The Benefits Of The Outputs
@Whatisaname had a terrific list titled Personal Financial Rules. The list was very good and I'd say could be thought of as inputs toward playing the long game and/or doing things for the future you. At some age, 45, 50 or whatever age is relevant to you, you hopefully begin to reap some of the benefits of those inputs, that is to say benefit from the outputs. This list is outputs from "rules" like the one in the above linked list.
1. You can change jobs if you want
More specifically, it is not uncommon to decide after 20 or 30 years in one field that you want to do something much different than you could have ever imagined when you were younger. And what if that thing you now want to do pays much less than you've been making. It'd be nice to be able to pursue this sort of choice and some good financial decisions early one make that more likely.
2. Take a sabbatical
This is related to number 1 in terms of figuring career stuff out, the answer might be take a couple of months or whatever to go some place completely different to reboot or maybe think of it as an adventure. That costs money but if that's something you have to do, it'd be nice to be able to afford to do it.
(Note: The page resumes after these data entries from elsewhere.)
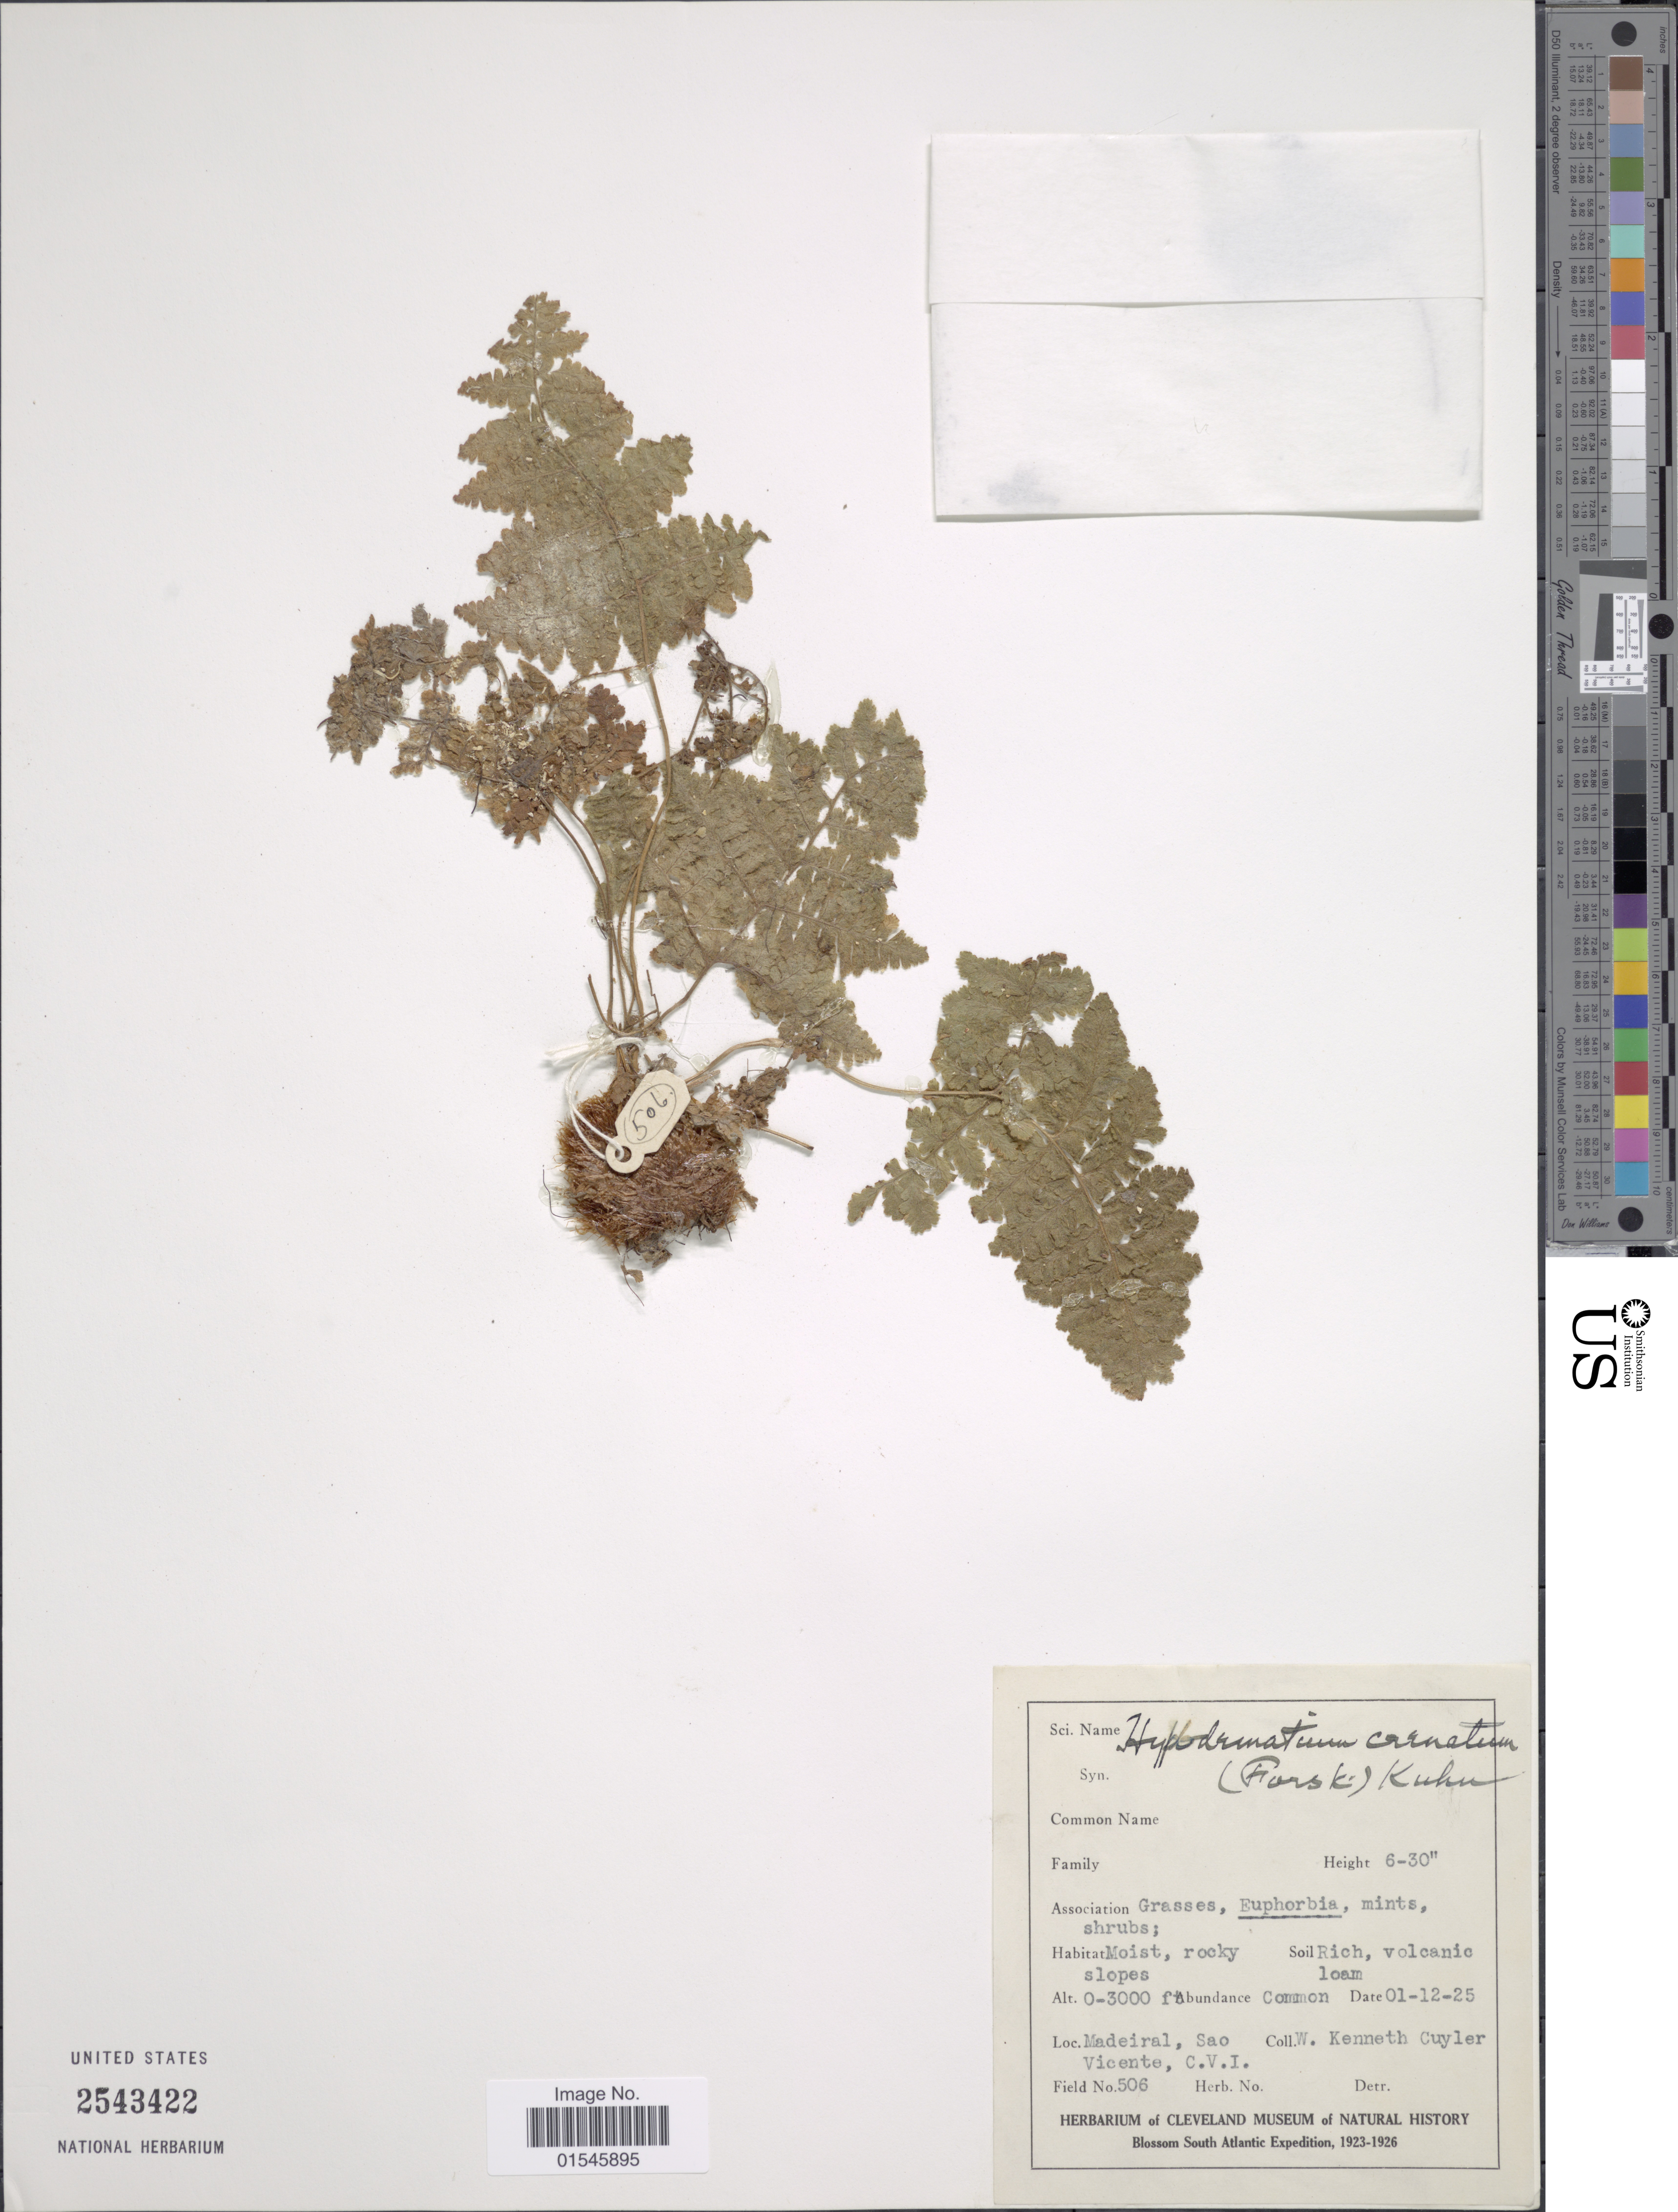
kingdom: Plantae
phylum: Tracheophyta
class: Polypodiopsida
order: Polypodiales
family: Hypodematiaceae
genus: Hypodematium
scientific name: Hypodematium crenatum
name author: (Forssk.) Kuhn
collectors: W. Cuyler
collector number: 506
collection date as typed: Transcribed d/m/y: 1/12/25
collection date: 1925-12-01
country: Cape Verde Islands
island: Madeira Island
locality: São Vicente, Madeira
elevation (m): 0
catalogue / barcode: US 2543422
3. Financial freedom to volunteer
Another example where figuring out some financial stuff early on can give optionality for whatever it is you might want to do now after working hard and making good decisions for the last 30 years.
4. Health
This was not included in the list but this is high on my priority list and there is a direct financial component to it. Medication to treat chronic maladies can be very expensive. That medication is not intended to cure those maladies it is to manage them, the idea is that you take them forever.
The output of good decisions here is having a robust healthspan, having some life experience, some financial freedom and still being able to get it done physically.
5. This isn't about being rich
Number 10 on their list talked about budgeting and cutting spending on things you don't love. My take on that is to live below your means. Buy less house than you can afford with a 15 year mortgage, drive your cars for a long time and don't rack up credit card debt. Do those things and when you're 50, your monthly expenses are going to be very low, at the very least you'll probably be mortgage free at that point.